Nonlinear integrable equations : recursion operators, group theoretical and Hamiltonian structures of soliton equations / B.G. Konopelchenko

This work is devoted to the recursion operator method, which enables one to study and treat the recursion, group-theoretical and Hamiltonian structures of soliton equations from a common point of view. The recursion operator method gives the possibility of representing, in a compact form, the hierarchies of integrable equations connected with a given spectral problem, to construct their general Bäcklund transformations and infinite symmetry groupsand to find the hierarchies of Hamiltonian structures for these equations. The method works for a variety of one- and two-dimensional spectral problems. Following a historical introduction (1967–present) the general idea of the recursion operator method is detailed. This is followed by Chapter III on the linear matrix bundle and generalizations (Chapter IV).
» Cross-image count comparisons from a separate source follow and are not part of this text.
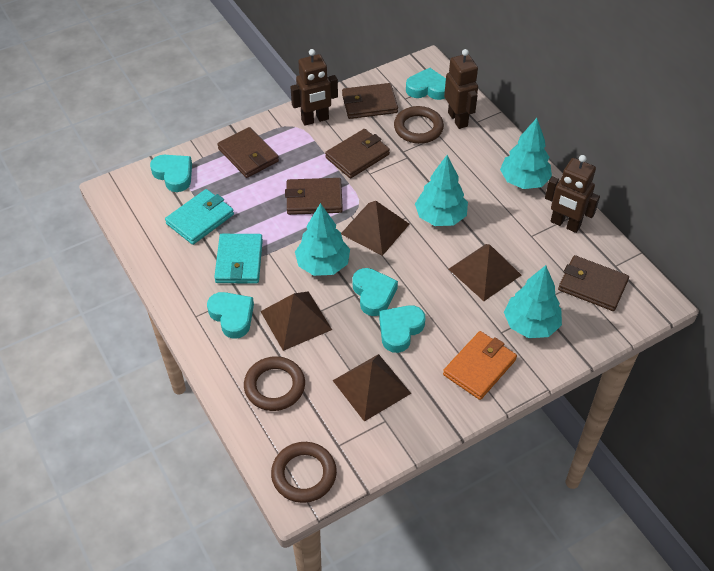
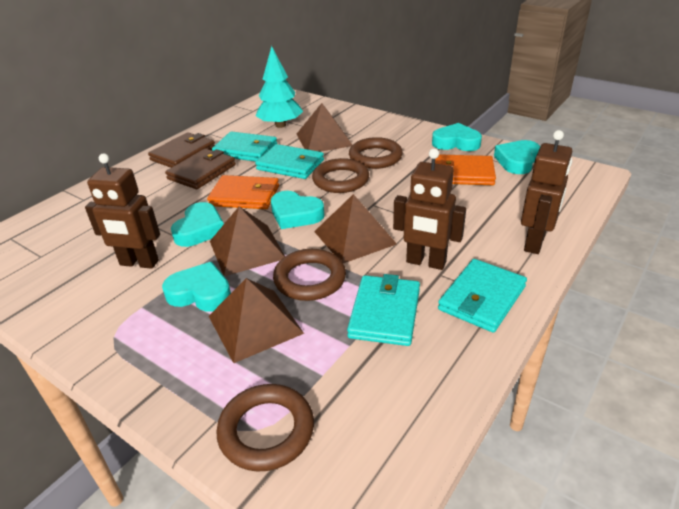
brown ring: [244,356,305,411] [271,442,337,503] [394,106,444,144] = 3 -> [216,384,314,472] [273,249,346,301] [312,158,369,193] [349,137,403,169] = 4
brown wallet: [217,127,279,178] [285,178,343,215] [325,129,390,178] [342,83,398,119] [558,255,629,311] = 5 -> [148,132,215,168] [165,148,236,189] = 2
orange wallet: [443,331,517,400] = 1 -> [207,175,279,209] [435,154,496,185] = 2
turquoise tree: [295,203,350,276] [415,155,468,226] [500,118,552,189] [504,265,562,338] = 4 -> [256,46,303,128] = 1
turquoise wallet: [165,189,234,245] [214,234,263,284] = 2 -> [212,131,277,161] [255,144,324,179] [347,274,420,346] [438,259,527,333] = 4

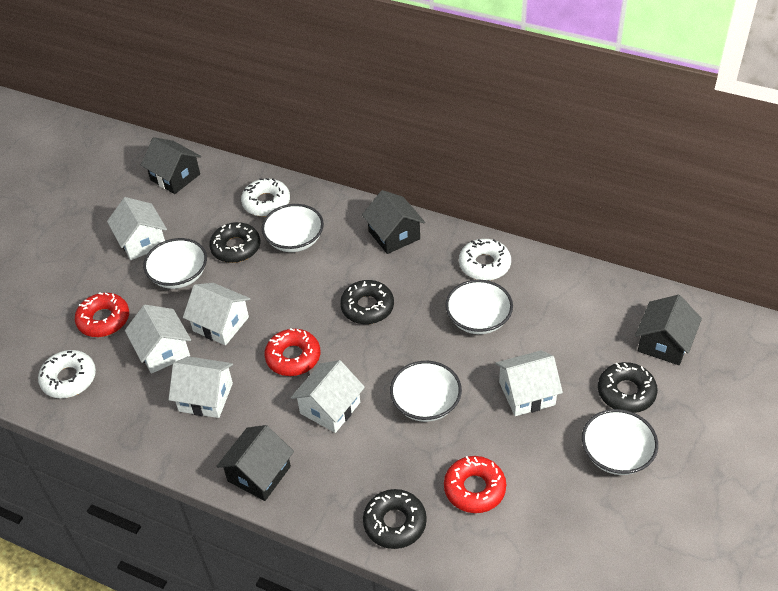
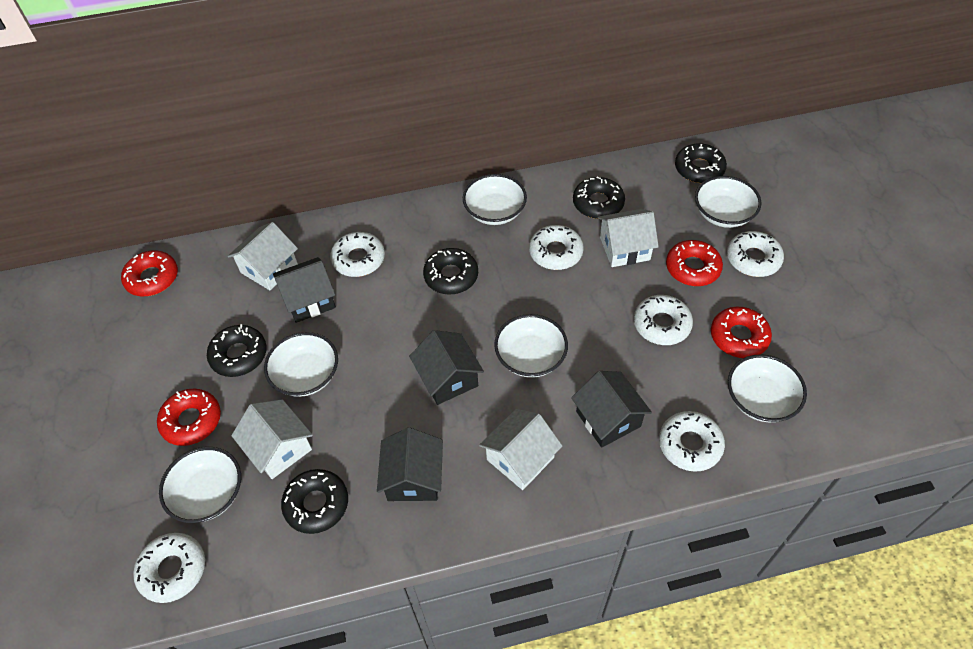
black donut: [209,222,260,263] [340,280,394,324] [363,489,427,549] [598,362,658,413] = 4 -> [207,324,267,377] [281,469,348,534] [423,248,478,295] [573,176,625,219] [675,143,727,183] = 5
red donut: [75,292,129,337] [264,328,320,376] [444,456,506,513] = 3 -> [121,250,178,296] [157,389,221,446] [666,240,723,286] [711,307,772,358] = 4
white bowl: [143,238,207,289] [262,204,324,252] [390,361,462,422] [445,280,513,334] [582,409,658,475] = 5 -> [159,447,241,523] [264,332,338,397] [463,174,527,225] [494,314,568,378] [695,176,762,228] [728,354,807,422] = 6
white donut: [38,350,96,398] [241,178,290,217] [459,239,511,281] = 3 -> [133,533,205,603] [330,232,385,277] [529,225,584,270] [634,295,693,345] [659,411,725,472] [727,231,784,277] = 6
white house: [107,197,167,260] [125,305,191,374] [168,356,233,418] [183,283,250,345] [291,360,365,433] [495,350,563,416] = 6 -> [228,222,298,290] [231,400,313,479] [479,409,562,490] [598,209,659,267] = 4

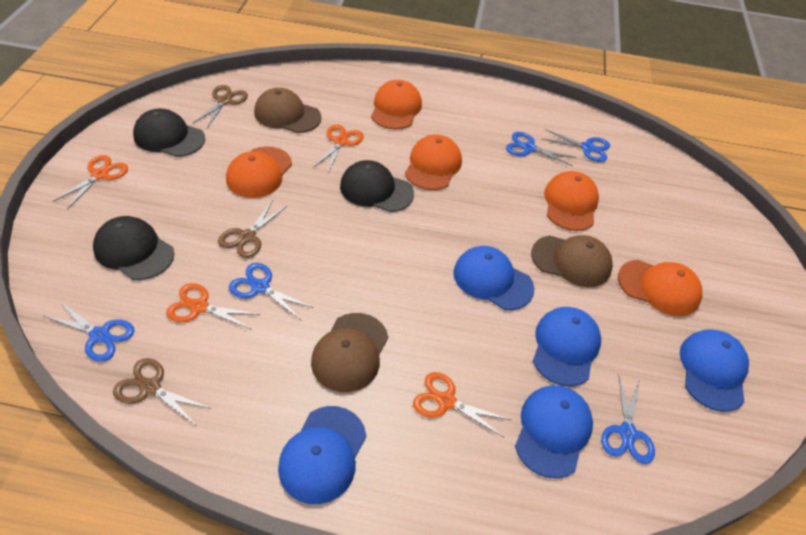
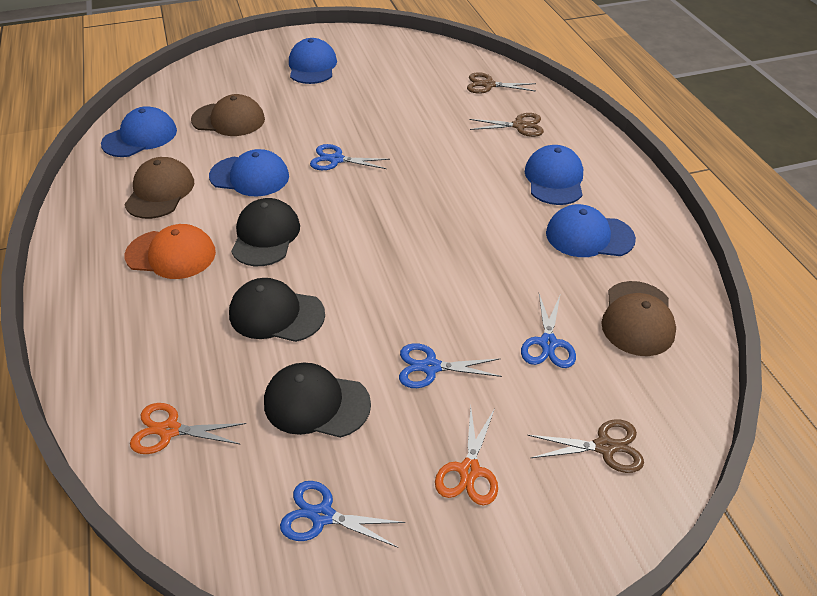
blue scissors: [44,302,135,362] [229,263,314,320] [506,132,576,166] [541,129,610,162] [601,376,655,464] = 5 -> [280,481,406,548] [310,144,390,170] [399,343,502,388] [521,294,576,368] = 4
orange cap: [226,146,292,198] [371,80,422,129] [405,135,462,190] [544,171,599,231] [618,260,702,316] = 5 -> [125,224,216,279] = 1
orange scissors: [53,155,128,209] [166,283,260,330] [313,125,364,173] [413,372,511,438] = 4 -> [130,403,246,454] [435,406,498,506] = 2

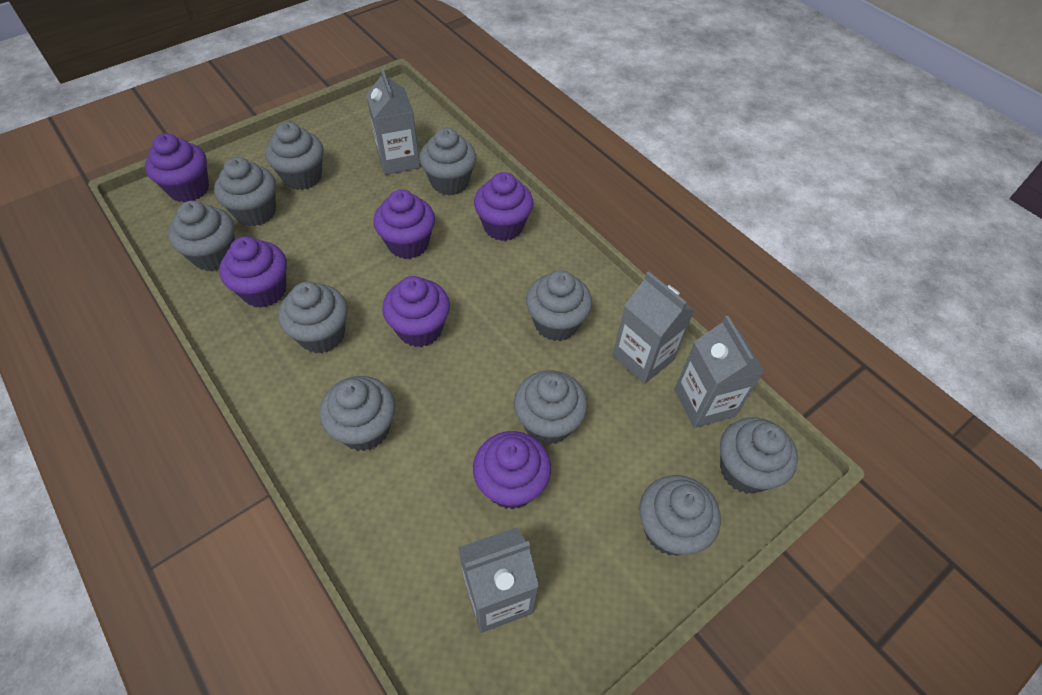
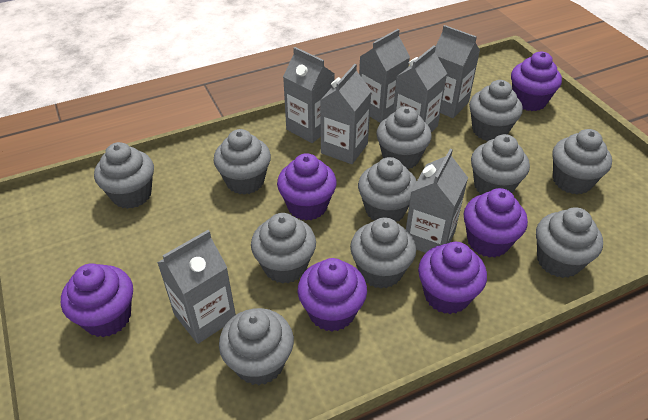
grey carton: [366,68,420,175] [458,527,539,633] [613,271,694,384] [674,316,764,428] = 4 -> [157,230,236,344] [283,47,335,143] [320,64,372,164] [359,29,410,123] [393,45,447,132] [406,149,468,253] [435,25,480,118] = 7
grey cupcake: [168,201,235,271] [214,157,276,226] [265,122,324,190] [278,282,348,353] [319,376,395,451] [420,128,476,195] [514,370,588,445] [526,270,592,341] [639,475,721,556] [720,417,798,494] = 10 -> [94,142,154,209] [213,129,271,195] [219,308,294,385] [251,213,316,284] [350,217,416,288] [358,157,417,221] [376,106,432,170] [469,80,523,141] [471,134,530,195] [536,207,603,278] [552,129,612,194] = 11

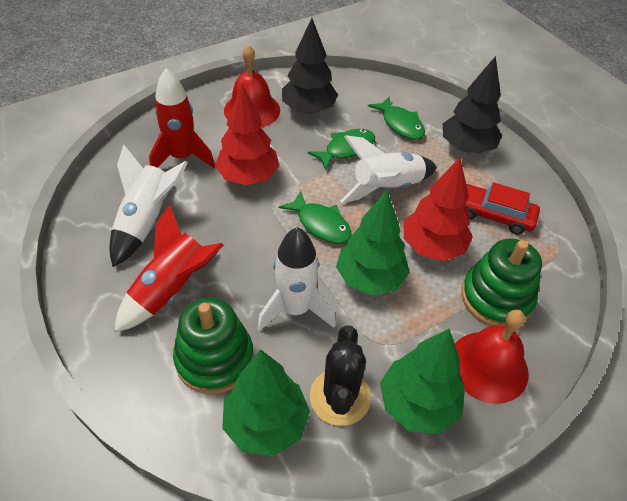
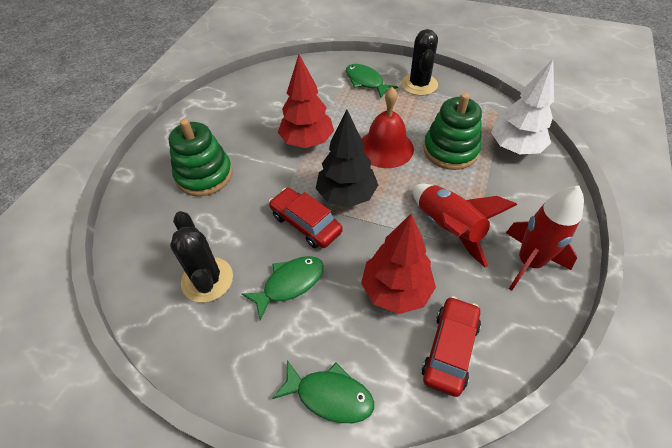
black cactus: [310,325,371,426] = 1 -> [170,211,233,302] [401,29,438,96] = 2
black tree: [282,18,338,114] [443,56,502,154] = 2 -> [316,110,378,207] = 1
green tree: [222,350,310,456] [336,190,410,296] [380,329,465,434] = 3 -> none = 0
red bell: [224,45,280,128] [455,310,529,404] = 2 -> [362,87,414,168] = 1
red car: [466,182,540,235] = 1 -> [269,188,343,248] [422,296,481,397] = 2
white rocket: [109,145,188,267] [257,227,336,331] [340,135,437,203] = 3 -> none = 0
white tree: none = 0 -> [491,59,554,154] = 1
Chapter V discusses the Bäcklund-Calogero group and general integrable equations under reduction. The quadratic bundle with a Z2 grading is introduced in Chapter VI where we find nonlinear superposition formulas. The next generalization, polynomial and rational bundles, is given in Chapter VII. The general differential spectral problem, including the gauge group and gauge invariance, occupies Chapter VIII. These are generalized in Chapter IX, and in X the two-dimensional matrix spectral problem is examined. Chapter XI concerns the two-dimensional differential spectral problem and XII has as its goal a general theory of recursion structure for nonlinear evolution equations.
The book, reproduced from typescript, is timely and contains a worldwide bibliography of 636 papers. It is highly recommended for its bibliography and for its detailed description of the present struggles to understand a part of the nonlinear world. (MathScinet)